Decisão de vetar Deisy Ventura foi duramente criticada por pelo menos três entidades ligadas à ciência e à saúde pública Reprodução/Fiocruz
Publicado 30/09/2022 14:18
O Ministério da Saúde (MS) vetou a indicação da pesquisadora Deisy Ventura, da Universidade Federal de São Paulo (USP), para integrar um dos comitês mais importantes da Organização Mundial de Saúde (OMS). A comissão acontece na próxima semana, e vai atualizar o Regulamento Sanitário Internacional (RSI). A decisão foi duramente criticada por pelo menos três entidades ligadas à ciência e à saúde pública.
Em nota, o ministério limitou-se a dizer que "foi consultado sobre a indicação da profissional e considerou que não era o perfil adequado para a função". Ventura é professora titular de ética da Faculdade de Saúde Pública da USP, onde coordena o programa de pós-graduação em saúde global e sustentabilidade. Ela também professora do programa de pós-graduação do Instituto de Relações Internacionais da USP.
A especialista teve forte atuação pública durante a pandemia de covid-19, e emitiu críticas incisivas à condução da pandemia pelo atual governo. Além disso, ela é coordenadora do único grupo de trabalho do país sobre reforma do RSI, que é formado por profissionais da USP e da Fiocruz.

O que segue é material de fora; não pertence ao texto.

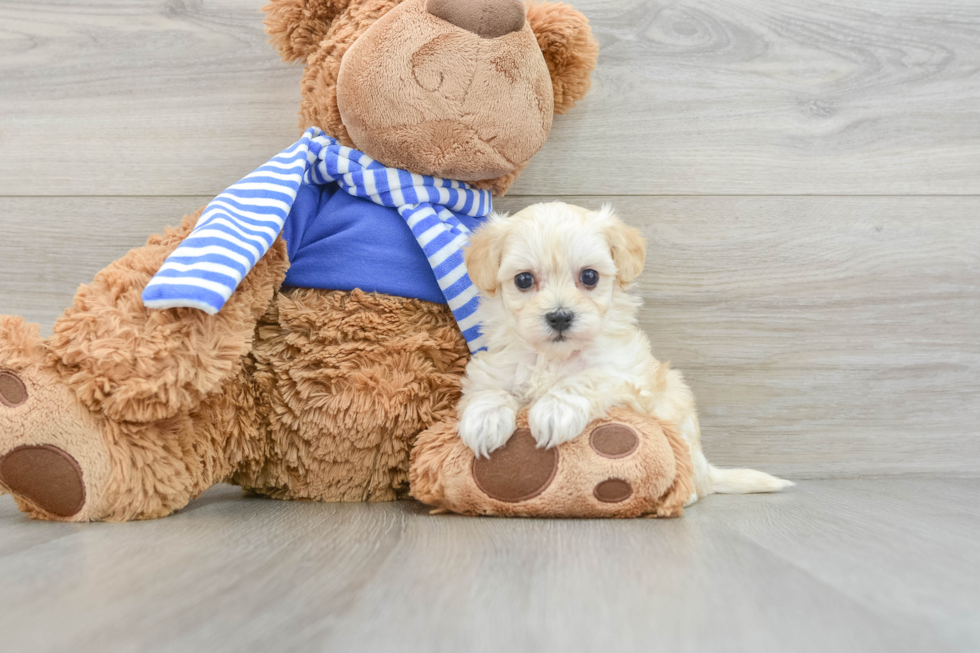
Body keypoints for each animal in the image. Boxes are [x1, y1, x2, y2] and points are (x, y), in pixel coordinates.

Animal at [462, 201, 796, 502]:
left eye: (590, 276)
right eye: (523, 280)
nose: (559, 316)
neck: (555, 358)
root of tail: (708, 472)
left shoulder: (627, 378)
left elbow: (586, 378)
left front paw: (555, 410)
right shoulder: (496, 367)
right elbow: (489, 389)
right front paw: (484, 419)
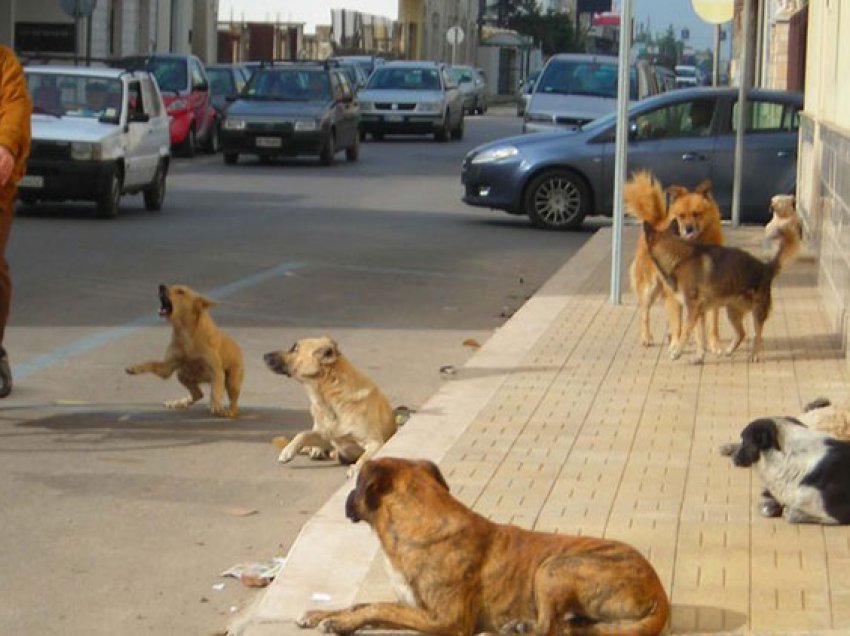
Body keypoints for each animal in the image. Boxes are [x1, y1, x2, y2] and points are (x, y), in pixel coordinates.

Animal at [127, 284, 243, 418]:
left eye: (180, 291)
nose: (161, 286)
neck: (184, 332)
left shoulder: (216, 371)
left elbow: (215, 391)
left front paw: (215, 405)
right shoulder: (166, 368)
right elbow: (150, 362)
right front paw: (134, 368)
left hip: (232, 381)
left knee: (232, 403)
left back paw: (228, 411)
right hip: (181, 374)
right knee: (198, 394)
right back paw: (178, 403)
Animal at [264, 338, 396, 476]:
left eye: (295, 349)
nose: (264, 356)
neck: (332, 401)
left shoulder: (375, 442)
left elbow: (364, 458)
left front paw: (356, 468)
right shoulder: (328, 437)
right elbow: (303, 434)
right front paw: (287, 451)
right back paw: (316, 450)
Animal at [298, 458, 668, 636]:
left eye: (357, 482)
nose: (346, 499)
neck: (420, 521)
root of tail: (660, 592)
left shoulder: (446, 620)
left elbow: (376, 608)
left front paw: (340, 624)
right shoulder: (414, 606)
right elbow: (363, 604)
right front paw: (323, 614)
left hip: (555, 566)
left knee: (549, 629)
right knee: (569, 627)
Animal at [624, 171, 724, 356]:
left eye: (697, 214)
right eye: (681, 216)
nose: (688, 228)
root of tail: (656, 224)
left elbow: (712, 324)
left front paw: (715, 345)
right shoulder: (674, 294)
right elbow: (677, 321)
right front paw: (677, 345)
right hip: (650, 287)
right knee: (645, 312)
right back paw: (647, 337)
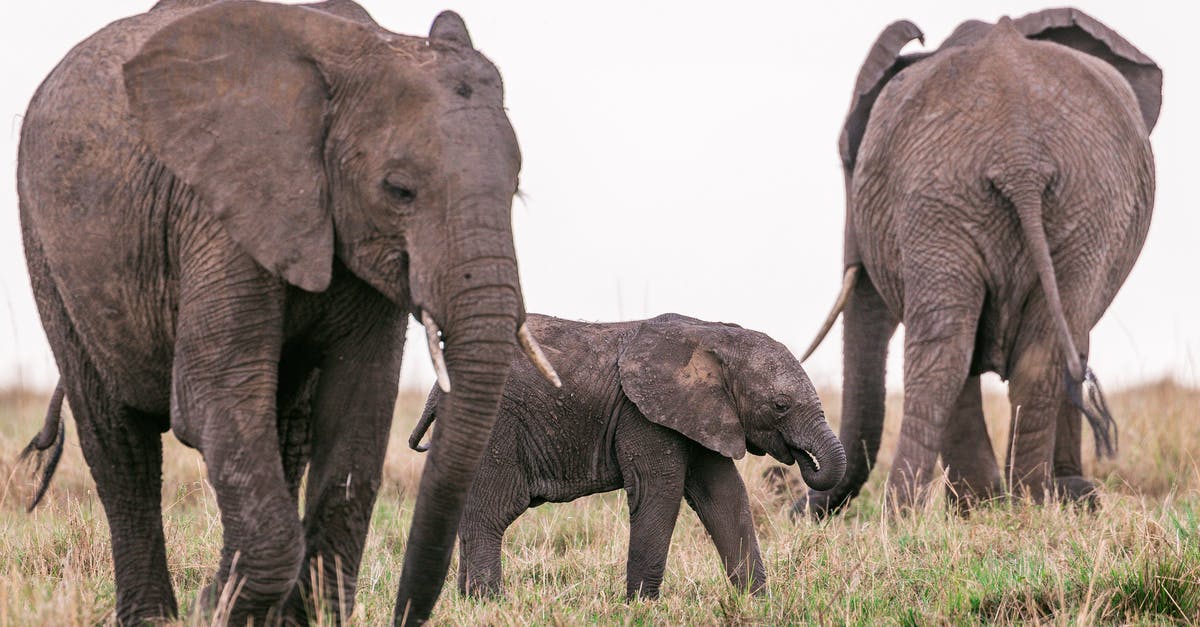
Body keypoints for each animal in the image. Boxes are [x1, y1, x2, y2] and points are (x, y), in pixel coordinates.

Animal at [15, 2, 556, 619]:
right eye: (399, 190)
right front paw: (213, 609)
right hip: (49, 249)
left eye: (516, 189)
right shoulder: (218, 207)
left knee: (282, 434)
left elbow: (358, 408)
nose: (405, 609)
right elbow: (211, 396)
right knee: (118, 440)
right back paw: (154, 616)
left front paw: (289, 616)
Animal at [408, 312, 849, 595]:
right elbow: (661, 492)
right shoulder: (643, 415)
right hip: (497, 425)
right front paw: (641, 606)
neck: (714, 335)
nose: (802, 460)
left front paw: (757, 603)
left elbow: (725, 495)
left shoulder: (699, 413)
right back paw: (488, 601)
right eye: (780, 405)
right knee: (491, 511)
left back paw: (469, 600)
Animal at [801, 9, 1156, 514]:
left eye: (849, 165)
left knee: (952, 351)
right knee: (1014, 350)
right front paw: (1036, 498)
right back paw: (1023, 499)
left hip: (967, 196)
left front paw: (1006, 501)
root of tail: (1019, 154)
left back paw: (917, 510)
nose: (798, 503)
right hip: (1054, 201)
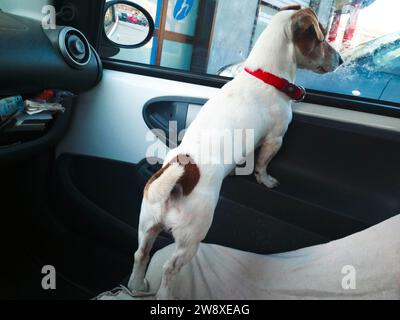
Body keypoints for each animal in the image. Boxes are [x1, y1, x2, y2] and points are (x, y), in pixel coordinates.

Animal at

A Sociedade Brasileira para o Progresso da Ciência (SBPC), a Faculdade de Saúde Pública da USP e a Associação Brasileira de Saúde Coletiva (Abrasco) acusaram o governo de agir na contramão dos interesses do país. O principal objetivo do comitê da OMS é oferecer conselhos técnicos ao diretor-geral da entidade, em caso de "emergência de saúde pública de interesse internacional". Os trabalhos serão iniciados já na próxima semana. 

"Ao se opor ao nome da pesquisadora sem apresentar explicações, o Ministério da Saúde age de forma puramente ideológica enquanto a OMS busca escolher entre as personalidades mais qualificadas por sua competência técnica", sustenta a nota da SBPC e da Abrasco.

A universidade também se manifestou. "A professora Deisy teve atuação destacada no enfrentamento da pandemia de covid-19, contribuindo de modo inestimável para a proteção social", apontou a nota da USP. "Sua projeção como liderança acadêmica motivou o convite da OMS para participar da importantíssima missão de rever o regulamento sanitário internacional. O injustificado veto (...) envergonha o Brasil em nível global."

No início de 2021, no auge da pandemia, a equipe de Deisy Ventura publicou um estudo, segundo o qual o presidente Jair Bolsonaro teria optado pela estratégia de alcançar o mais rapidamente possível a imunidade de rebanho por meio da disseminação intencional do vírus. Por isso, o presidente demorou a comprar vacinas, defendeu um tratamento ineficaz e boicotou as políticas de isolamento social, sustentou a especialista.

"Nosso estudo mostra que há um plano sistemático de disseminação do coronavírus no Brasil promovida pelo governo federal por razões eleitoreiras e econômicas", afirmou a pesquisadora em entrevista ao Estadão na ocasião do lançamento do trabalho.

Para chegar a essa conclusão, o grupo analisou 3.049 normas federais relativas à pandemia produzidas em 2020. Também estudou as falas públicas do presidente. O estudo teve grande repercussão internacional. E embasou um pedido de impeachment contra Bolsonaro por crime de responsabilidade.

"Trata-se de uma pessoa altamente qualificada", afirmou o presidente da SBPC, Renato Janine Ribeiro. "Mas ela é uma das autoras do trabalho que afirma que o presidente contribuiu propositalmente para o aumento do número de mortes pela covid-19", acrescentou.